[EXCERPT TO READ]:
#####

Single by Maggie Rogers
- Released: September 20, 2017
- Genre: Pop
- Length: 3:51
- Label: Debay; Capitol;
- Songwriters: Maggie Rogers; Andrew Seltzer; Doug Schadt;
- Producers: Rogers; Seltzer; Schadt;

Maggie Rogers singles chronology
| "On + Off" (2017) | "Split Stones" (2017) | "Fallingwater" (2018) |

Music video
- "Split Stones" on YouTube

= Split Stones =

2017 song by Maggie Rogers

"Split Stones" is a song by American singer-songwriter Maggie Rogers. It was written and produced by Rogers, Andrew Seltzer and Doug Schadt. The song was released on September 20, 2017, through Debay Sounds and Capitol Records.

#####

[ASSIGNMENT 1]:
In the "Split Stones" article, rewrite the passage that begins at the words "2017 song by" and stops after "and Capitol Records.", putting "musician" in place of "singer-songwriter".
[ASSIGNMENT 2]:
In the "Split Stones" article, why do Andrew Seltzer and Doug Schadt show up under both songwriters and producers?

[DATA BLOCK]:
#####

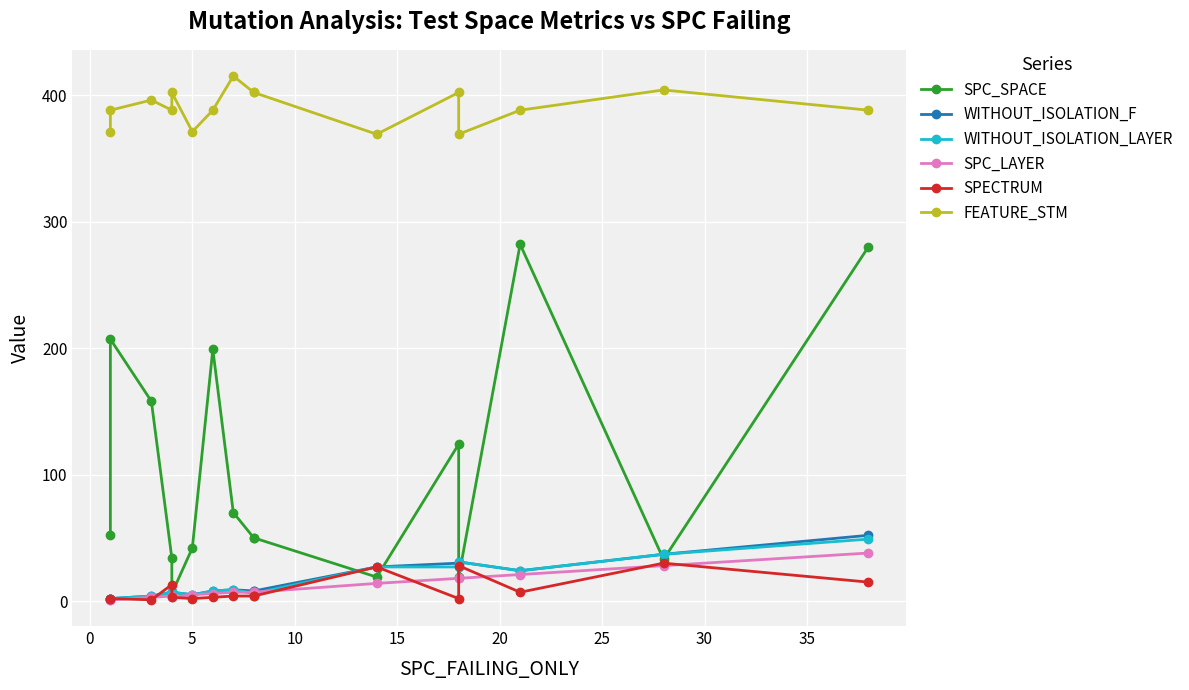

What are all the series names shown in the legend?

SPC_SPACE, WITHOUT_ISOLATION_F, WITHOUT_ISOLATION_LAYER, SPC_LAYER, SPECTRUM, FEATURE_STM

#####

[TASK ANSWER 1]:
2017 song by Maggie Rogers

"Split Stones" is a song by American musician Maggie Rogers. It was written and produced by Rogers, Andrew Seltzer and Doug Schadt. The song was released on September 20, 2017, through Debay Sounds and Capitol Records.

[TASK ANSWER 2]:
They appear in both places because the article states that the song was written and produced by Rogers, Andrew Seltzer and Doug Schadt.